By Zhu Muhua (Yukun), Liu Luxin (Xique), Cao Yuanpeng (Yuanshang), Xu Mengtao (Honglang), Ziyin, and Li Qiang (Jiuyue).
In this blog, we're going to introduce the system that houses a complete set of e-commerce concepts, which Alibaba Group has built up over the construction of its very own knowledge graph. In particular, we'll also be considering Alibaba's exclusive knowledge graph solution, named E-Commerce ConceptNet, from the perspectives of user need analysis and overall system construction, and we will also describe how Alibaba's e-commerce platform architecture and audit procedures have been refined. These refinements, in addition to having been powered machine learning and AI, were also made possible by the tremendous efforts of the responsible engineers, as well as the product, operation, and outsourcing teams at Alibaba.
From the very launch of Alibaba's E-Commerce ConceptNet, the clever design of the knowledge graph has been specifically geared for Alibaba's major e-commerce applications. And, with the creation of Alibaba's very own ConceptNet, Alibaba Group had already come to craft a very large and nearly all-encompassing smart cognitive system for e-commerce data by mid-2017. This, of course, was after much continuous exploration, from system construction to continued implementation.
As Alibaba continues to expand the boundaries of its various business units, while blending and even redefining the meaning of Internet technologies, the demand for the intelligent use and interconnection of data points has grown at a striking rate. Data, or rather connecting the dots, is increasingly important for several different applications in e-commerce, including cross-domain search discovery, shopping guides, and platform user interaction. And, above all else, intelligently using data is also a fundamental piece to improving the overall experience of users on an e-commerce platform.
Therefore, as you can see, the knowledge graph is an excellent solution as it provides an intelligent means of satisfying all of these scenarios. But, before we get into how Alibaba's knowledge graph solution works, let's look that some of the problems that led to its creation.
Today, e-commerce feeds off of a relatively complex web of data points, with there being a diverse set of use cases for this data. The complicated shopping scenarios that Alibaba Group are involved in include new retail, e-commerce platforms with multiple language version, like AliExpress, and a shoal of online and offline settings. Data used in these scenarios often goes well beyond the traditional text ranges, like queries and titles, but this new breed of data carries with it several challenges.
The first challenge is that this data is at a massive scale and is unstructured. Furthermore, this data is distributed among several different data sources, which also happen to be materialized in a huge body of unstructured text. And, although the current category system that is implemented involves a lot of long-term work from the perspective of item management, it still only takes care of the very tip of a humongous data iceberg. So, it's clear that the current means of doing things is far from sufficient to cognize actual e-commerce user needs.

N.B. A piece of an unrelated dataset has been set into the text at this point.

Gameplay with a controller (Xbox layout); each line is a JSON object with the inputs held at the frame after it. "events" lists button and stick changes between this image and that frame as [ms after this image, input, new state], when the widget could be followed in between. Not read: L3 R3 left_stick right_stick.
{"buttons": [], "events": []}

And then there's the challenge of data noise. Currently, most data in Alibaba Group involves such things as queries, titles, comments, and tips. It may at first glance appear simple, but the analysis of such massive amounts of data cannot be done in the same way as traditional text analysis is conducted. This is because the syntactic structure of such data is miles different from that of ordinary text data, because it contains loads of noise, or dirty data, making the job of receiving the valuable chunks a bit of a painful process. Part of this relates to how merchants find customers and ultimately how search engine optimization (SEO) works on an e-commerce platform. However, regardless of the causes, noise makes pinpointing user needs from the massive body of platform data that exists different, not to mention trying to express this data in a structured manner.
And then there's also the problem of multi-mode and multi-source data. As Alibaba Group expands its business, today's search recommendations contain a lot more than text information, videos, and item images. So, integrating data from various sources and associating multi-mode data can be quite difficult.

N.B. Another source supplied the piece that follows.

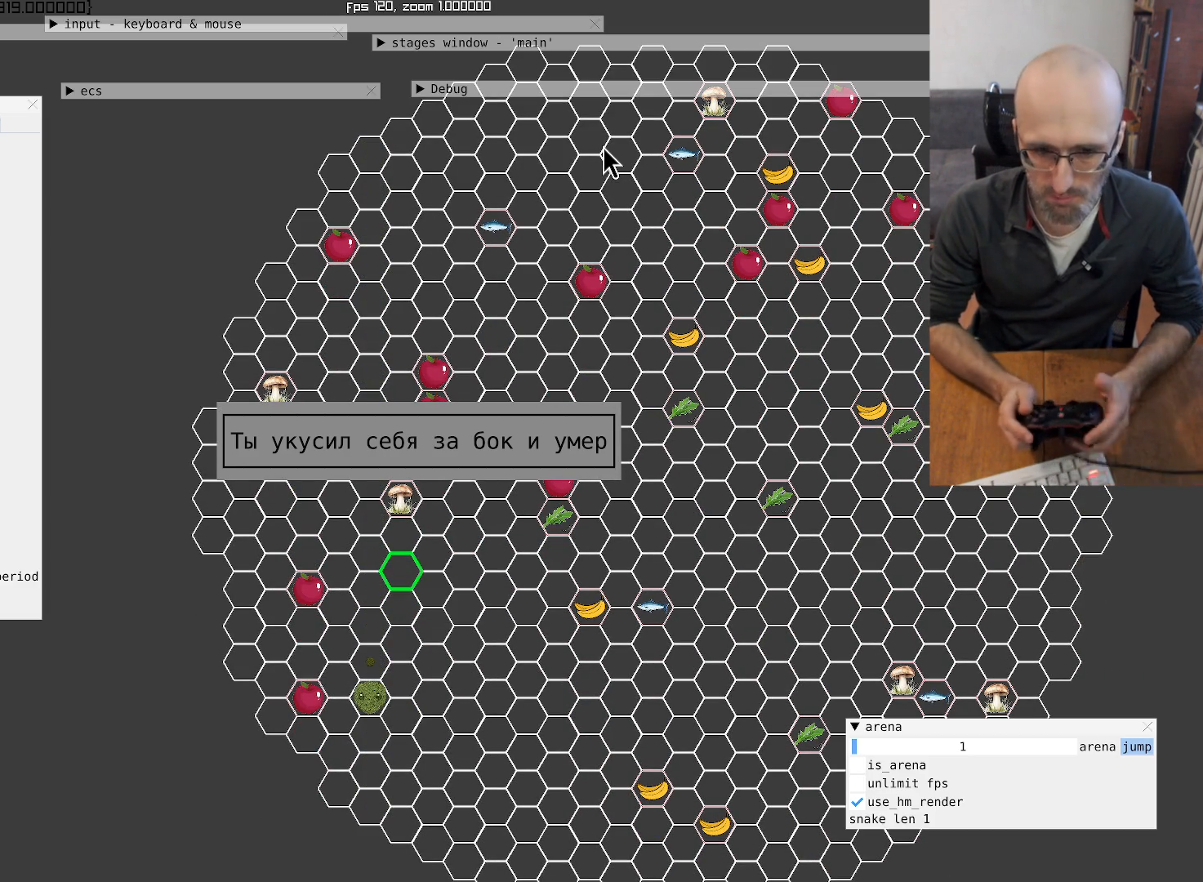
{"buttons": ["L1"], "events": [[167, "L1", "down"]]}
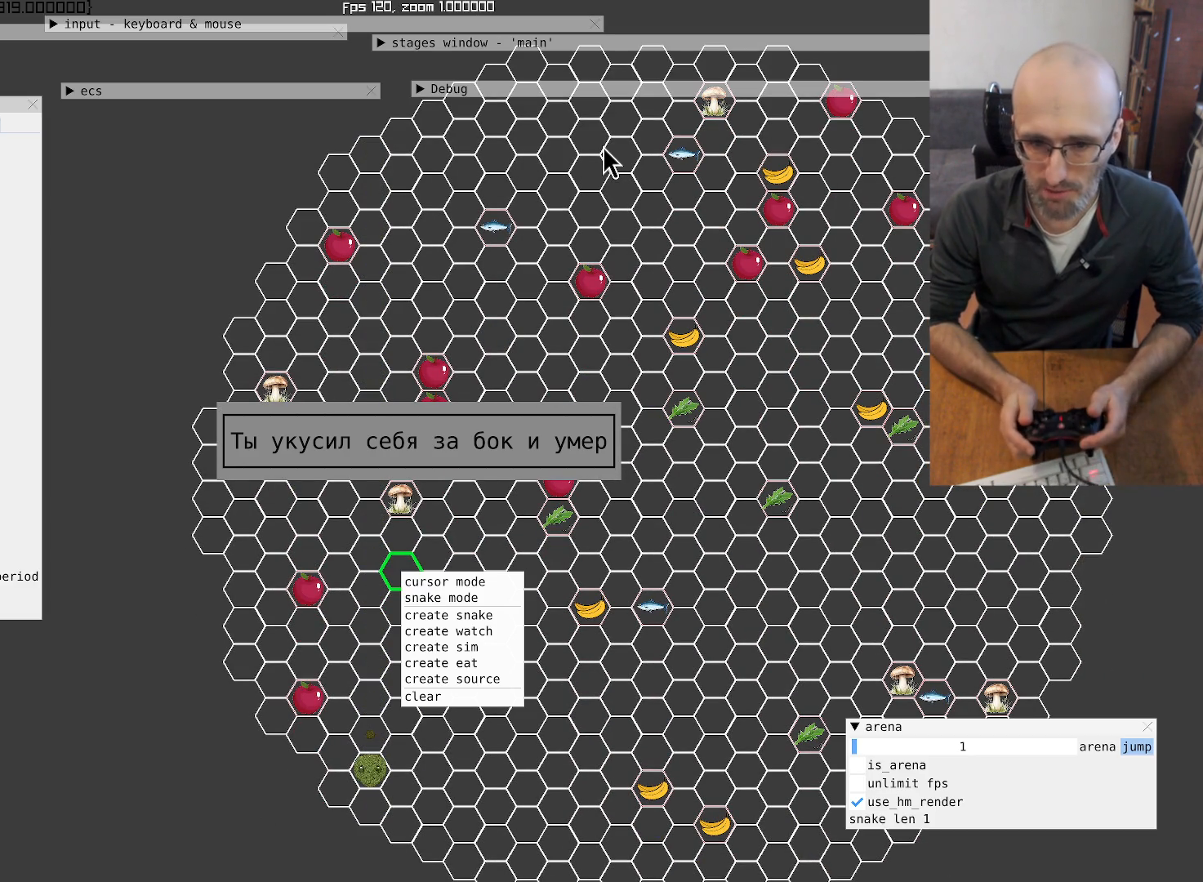
{"buttons": [], "events": [[133, "L1", "up"]]}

There's also that fact that data may be scattered or disconnected. Given the construction of the current item system, each department usually needs to maintain its own category-property value (CPV) system given rapid business development. This is a critical part of the item management and search processes at the later stage. However, the CPV system is used in scenarios that correspond to different industries. For example, the category of "Bags and Accessories" on Xianyu, Alibaba's second-hand buy-sell platform connected to Taobao, is a category that needs to be further segmented because the category is search at a very high frequency. With this in mind, though, due to the less frequently searched "Shoes, Bags, and Accessories" category, this becomes merely a sub-category of the Second-Hand Items category. As a result, each department has to expend extra time and effort in maintaining query and search requests in its own CPV system. Specifically, each department has to repeatedly build its own category system and search engine, associate items, and make category predictions. Therefore, it is a pressing matter to establish a generic application-oriented concept system that provides query services based on business demands.

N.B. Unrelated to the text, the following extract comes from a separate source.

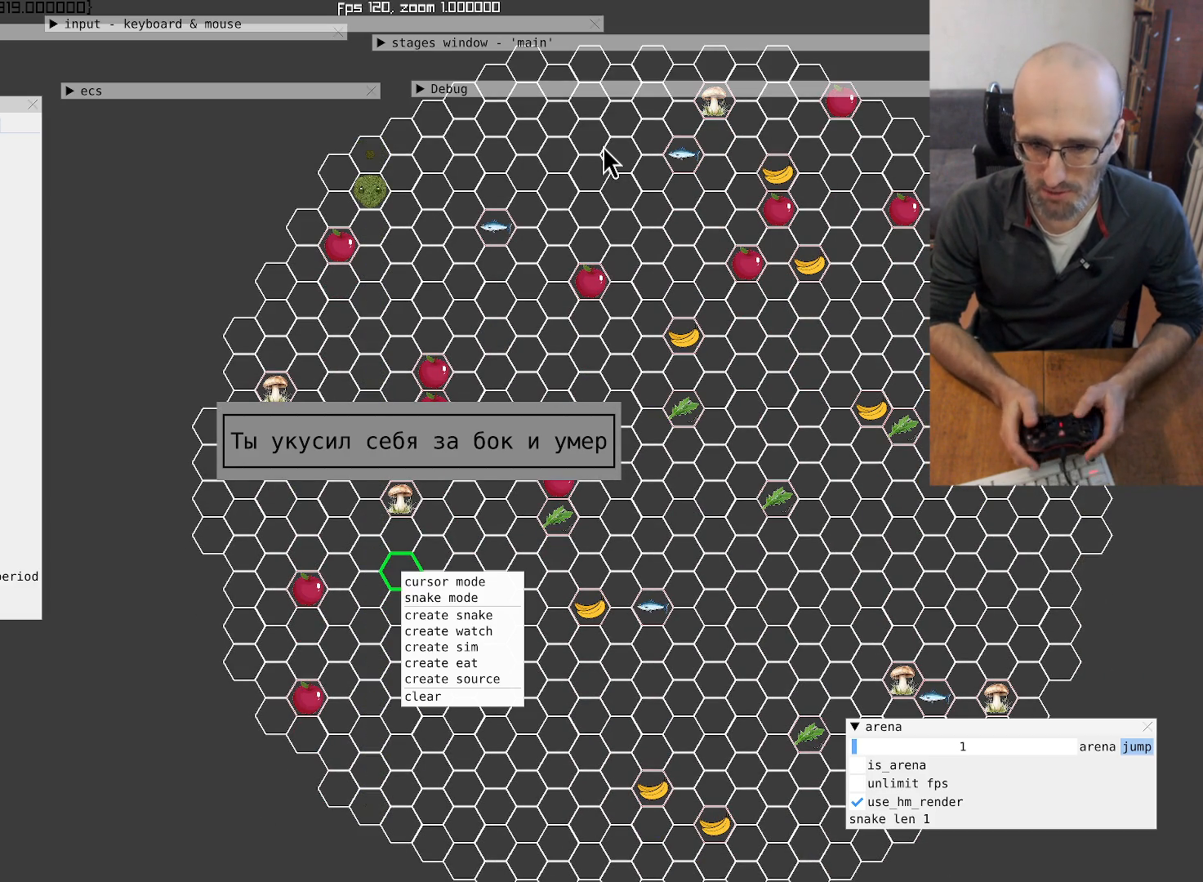
{"buttons": [], "events": [[367, "DPAD_DOWN", "down"], [467, "DPAD_DOWN", "up"]]}
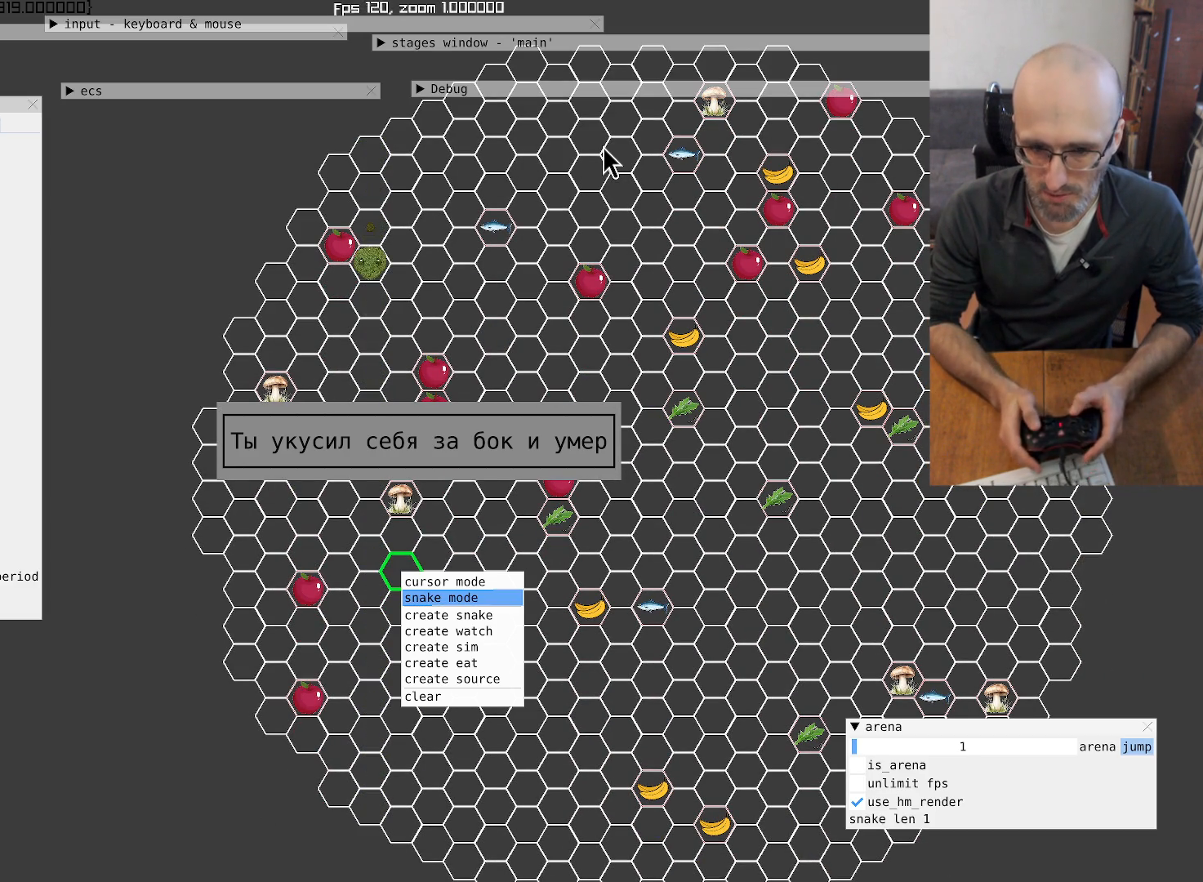
{"buttons": [], "events": [[200, "A", "down"], [300, "A", "up"]]}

Then, there's the absence of deep data cognition. Deep data cognition does not focus on items but on the associations among different user needs. Currently, one way to cognize if a female user's needs to prepare for pregnancy is to see whether she has searched for "folic acid" or not. However, this kind of deep data cognition application remains absent across Alibaba's e-commerce systems.
The problems given above show the need for building a globally unified knowledge representation and query framework, one that can work with all of the above challenges. For this framework to work, the following key items must be completed:
Part of this is data structuring in complex scenes. In complex scenes, data cleansing is the first thing we need to do. Specifically, we need to remove dirty data through frequency-based filtering, rules, and statistical analysis. Then, we need to capture highly available data by using methods such as phrase mining and data extraction, structure the data, and create a data hierarchy.
A unified representation framework for scattered data: To manage scattered data, we first need to define a global schema representation and storage method. Then, we need to merge the conceptual data based on the schema, and may additionally mine and discover properties through data mining and associate data through relationship extraction or knowledge representation.
And, then, we come back to deep data cognition. Deep cognition involves two aspects, data and data association. By analyzing data on e-commerce user behaviors and items, we can cognize users' intentions regarding specific items. Based on the input and summary of external data, we can explore the relationship between a more global view and user needs outside the item system.
To address the preceding problems, we have created the knowledge graph named E-commerce ConceptNet. It aims to establish a knowledge system for the e-commerce field. Moreover, we intend to link users, items, and scenes in the e-commerce setting to empower the demand side of E-commerce ConceptNet and the industries covered by Taobao by cognizing user needs in an in-depth manner.
E-commerce ConceptNet is divided into four key modules. User-scene-item association can be achieved through building different types of concepts that include users, scenes, virtual categories, and items in a heterogeneous graph.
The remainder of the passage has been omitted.